_WHAT YOU HAVE TO DO_
Locate every line in the data below that contains the string "adrenal", and copy each of those lines in full.

-- START OF THE DATA --

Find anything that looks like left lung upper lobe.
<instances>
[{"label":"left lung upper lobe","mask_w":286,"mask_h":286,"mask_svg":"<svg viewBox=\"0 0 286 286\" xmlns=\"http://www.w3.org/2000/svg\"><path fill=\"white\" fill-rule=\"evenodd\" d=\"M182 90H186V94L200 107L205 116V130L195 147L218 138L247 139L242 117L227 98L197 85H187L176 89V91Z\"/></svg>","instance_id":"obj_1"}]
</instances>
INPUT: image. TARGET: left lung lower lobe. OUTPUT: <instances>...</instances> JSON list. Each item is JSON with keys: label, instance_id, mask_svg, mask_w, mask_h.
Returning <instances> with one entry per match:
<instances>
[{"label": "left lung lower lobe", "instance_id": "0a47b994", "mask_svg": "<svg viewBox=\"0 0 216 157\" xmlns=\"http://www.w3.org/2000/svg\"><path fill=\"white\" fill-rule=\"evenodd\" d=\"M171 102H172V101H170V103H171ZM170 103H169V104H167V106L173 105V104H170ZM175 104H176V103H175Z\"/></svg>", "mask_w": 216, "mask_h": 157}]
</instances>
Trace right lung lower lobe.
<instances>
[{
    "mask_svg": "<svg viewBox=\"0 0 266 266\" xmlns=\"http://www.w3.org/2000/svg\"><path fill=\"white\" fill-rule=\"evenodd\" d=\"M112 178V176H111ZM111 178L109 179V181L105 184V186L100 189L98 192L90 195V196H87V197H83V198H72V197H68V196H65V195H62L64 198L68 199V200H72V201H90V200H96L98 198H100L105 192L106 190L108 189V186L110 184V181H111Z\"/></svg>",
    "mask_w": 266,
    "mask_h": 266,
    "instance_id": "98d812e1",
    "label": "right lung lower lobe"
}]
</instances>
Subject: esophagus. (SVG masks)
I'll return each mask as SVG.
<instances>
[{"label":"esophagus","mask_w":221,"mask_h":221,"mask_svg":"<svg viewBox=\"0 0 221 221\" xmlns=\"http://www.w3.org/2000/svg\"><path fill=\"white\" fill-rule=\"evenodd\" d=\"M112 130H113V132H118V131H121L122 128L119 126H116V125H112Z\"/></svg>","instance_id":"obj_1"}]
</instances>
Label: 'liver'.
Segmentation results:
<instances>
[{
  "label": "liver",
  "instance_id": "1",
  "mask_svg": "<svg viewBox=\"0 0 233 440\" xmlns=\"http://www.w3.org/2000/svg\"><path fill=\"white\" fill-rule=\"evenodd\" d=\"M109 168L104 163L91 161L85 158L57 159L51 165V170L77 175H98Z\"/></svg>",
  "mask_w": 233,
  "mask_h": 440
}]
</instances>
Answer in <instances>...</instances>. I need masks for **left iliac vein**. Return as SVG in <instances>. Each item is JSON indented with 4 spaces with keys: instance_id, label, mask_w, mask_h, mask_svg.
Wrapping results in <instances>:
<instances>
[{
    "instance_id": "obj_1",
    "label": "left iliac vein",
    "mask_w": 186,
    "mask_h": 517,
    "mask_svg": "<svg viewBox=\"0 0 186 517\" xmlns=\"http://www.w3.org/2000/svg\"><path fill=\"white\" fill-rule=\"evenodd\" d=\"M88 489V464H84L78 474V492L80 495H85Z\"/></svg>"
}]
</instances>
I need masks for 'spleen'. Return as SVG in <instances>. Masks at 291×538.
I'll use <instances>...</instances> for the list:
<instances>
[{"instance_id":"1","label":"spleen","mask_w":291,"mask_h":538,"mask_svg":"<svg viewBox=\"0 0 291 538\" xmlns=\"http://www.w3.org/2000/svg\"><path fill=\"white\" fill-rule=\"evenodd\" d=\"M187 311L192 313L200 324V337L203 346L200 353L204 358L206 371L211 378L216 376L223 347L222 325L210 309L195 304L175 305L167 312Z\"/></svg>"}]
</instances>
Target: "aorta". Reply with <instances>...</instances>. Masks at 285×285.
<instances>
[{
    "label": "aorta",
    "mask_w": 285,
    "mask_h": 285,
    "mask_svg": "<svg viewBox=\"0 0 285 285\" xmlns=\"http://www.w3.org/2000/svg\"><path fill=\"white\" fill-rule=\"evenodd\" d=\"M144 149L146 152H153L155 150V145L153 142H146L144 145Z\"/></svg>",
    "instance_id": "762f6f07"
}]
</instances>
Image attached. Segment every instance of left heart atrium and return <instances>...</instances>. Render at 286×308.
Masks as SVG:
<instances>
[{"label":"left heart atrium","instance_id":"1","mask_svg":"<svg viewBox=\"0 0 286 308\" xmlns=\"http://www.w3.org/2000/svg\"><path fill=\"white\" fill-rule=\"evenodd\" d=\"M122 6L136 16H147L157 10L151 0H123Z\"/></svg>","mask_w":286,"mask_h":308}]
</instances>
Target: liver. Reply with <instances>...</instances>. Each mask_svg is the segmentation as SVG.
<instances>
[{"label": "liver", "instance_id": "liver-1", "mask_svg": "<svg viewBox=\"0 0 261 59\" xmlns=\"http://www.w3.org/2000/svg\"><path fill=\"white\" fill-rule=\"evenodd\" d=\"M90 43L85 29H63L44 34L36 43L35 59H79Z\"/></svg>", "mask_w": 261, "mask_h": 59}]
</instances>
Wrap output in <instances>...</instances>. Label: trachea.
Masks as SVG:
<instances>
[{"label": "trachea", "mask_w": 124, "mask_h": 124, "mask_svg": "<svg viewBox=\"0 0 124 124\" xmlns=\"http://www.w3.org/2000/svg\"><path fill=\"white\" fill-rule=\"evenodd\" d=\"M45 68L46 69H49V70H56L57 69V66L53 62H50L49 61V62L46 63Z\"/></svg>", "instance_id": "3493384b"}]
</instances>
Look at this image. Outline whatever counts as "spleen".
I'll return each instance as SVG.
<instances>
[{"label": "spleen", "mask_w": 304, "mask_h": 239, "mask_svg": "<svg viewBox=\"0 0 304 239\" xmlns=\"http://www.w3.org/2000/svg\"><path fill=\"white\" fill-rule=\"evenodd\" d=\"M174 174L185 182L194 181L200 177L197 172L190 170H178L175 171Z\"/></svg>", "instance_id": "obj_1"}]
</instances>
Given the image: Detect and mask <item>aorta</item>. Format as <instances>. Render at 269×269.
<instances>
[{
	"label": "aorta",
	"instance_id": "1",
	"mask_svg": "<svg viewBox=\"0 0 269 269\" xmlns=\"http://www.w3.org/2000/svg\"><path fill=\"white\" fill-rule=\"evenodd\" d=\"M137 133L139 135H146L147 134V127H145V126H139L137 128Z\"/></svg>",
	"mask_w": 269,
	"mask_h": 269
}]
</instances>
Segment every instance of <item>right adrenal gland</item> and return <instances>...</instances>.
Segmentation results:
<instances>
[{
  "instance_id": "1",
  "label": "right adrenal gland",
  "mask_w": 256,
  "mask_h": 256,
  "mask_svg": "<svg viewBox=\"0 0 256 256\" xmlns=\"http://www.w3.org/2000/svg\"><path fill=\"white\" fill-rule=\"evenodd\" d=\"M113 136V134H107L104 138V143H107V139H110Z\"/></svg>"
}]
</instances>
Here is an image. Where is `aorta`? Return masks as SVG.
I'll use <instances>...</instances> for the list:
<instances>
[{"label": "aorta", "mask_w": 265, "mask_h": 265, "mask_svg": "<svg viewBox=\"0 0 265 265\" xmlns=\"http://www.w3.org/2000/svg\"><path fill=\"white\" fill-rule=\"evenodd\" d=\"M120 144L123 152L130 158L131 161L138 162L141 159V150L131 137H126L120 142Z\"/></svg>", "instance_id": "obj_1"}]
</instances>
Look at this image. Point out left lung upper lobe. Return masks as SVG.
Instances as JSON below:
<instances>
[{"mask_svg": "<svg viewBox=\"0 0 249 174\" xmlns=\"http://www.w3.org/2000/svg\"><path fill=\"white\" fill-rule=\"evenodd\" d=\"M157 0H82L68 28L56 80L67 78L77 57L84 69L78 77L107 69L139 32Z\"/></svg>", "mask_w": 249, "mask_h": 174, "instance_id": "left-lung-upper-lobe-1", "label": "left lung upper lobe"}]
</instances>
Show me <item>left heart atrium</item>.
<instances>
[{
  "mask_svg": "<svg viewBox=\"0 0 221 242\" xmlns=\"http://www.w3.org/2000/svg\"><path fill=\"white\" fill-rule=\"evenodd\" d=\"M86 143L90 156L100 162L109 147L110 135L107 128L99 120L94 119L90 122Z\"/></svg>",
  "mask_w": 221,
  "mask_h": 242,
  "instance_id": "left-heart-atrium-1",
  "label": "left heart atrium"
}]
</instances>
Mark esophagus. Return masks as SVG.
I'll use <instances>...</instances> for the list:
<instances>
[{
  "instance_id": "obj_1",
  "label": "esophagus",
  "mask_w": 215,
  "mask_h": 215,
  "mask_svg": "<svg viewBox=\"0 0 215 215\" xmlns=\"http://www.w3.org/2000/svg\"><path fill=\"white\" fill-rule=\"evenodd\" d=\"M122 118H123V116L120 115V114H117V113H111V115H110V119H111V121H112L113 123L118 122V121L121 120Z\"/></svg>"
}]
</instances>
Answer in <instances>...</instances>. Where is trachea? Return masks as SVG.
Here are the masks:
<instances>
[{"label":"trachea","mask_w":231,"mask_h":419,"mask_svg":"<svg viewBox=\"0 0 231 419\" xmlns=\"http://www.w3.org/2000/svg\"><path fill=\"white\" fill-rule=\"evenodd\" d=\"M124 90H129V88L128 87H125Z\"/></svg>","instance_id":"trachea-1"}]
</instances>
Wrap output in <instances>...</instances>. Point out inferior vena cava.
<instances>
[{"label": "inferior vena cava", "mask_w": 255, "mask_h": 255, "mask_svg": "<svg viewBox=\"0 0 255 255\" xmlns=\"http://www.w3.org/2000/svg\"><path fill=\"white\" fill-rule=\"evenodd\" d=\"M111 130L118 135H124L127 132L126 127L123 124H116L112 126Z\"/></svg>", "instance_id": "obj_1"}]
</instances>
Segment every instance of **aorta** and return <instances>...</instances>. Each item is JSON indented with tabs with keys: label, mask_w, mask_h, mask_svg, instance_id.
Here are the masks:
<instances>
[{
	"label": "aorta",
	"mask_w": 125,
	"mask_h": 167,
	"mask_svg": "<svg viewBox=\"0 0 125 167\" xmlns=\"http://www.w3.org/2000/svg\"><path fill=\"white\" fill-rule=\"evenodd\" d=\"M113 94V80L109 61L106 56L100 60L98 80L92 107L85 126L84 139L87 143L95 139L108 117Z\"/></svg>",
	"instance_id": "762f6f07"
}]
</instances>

-- END OF THE DATA --

_FINISHED TASK_
Segment every instance of <item>right adrenal gland</item> and return <instances>...</instances>.
  "label": "right adrenal gland",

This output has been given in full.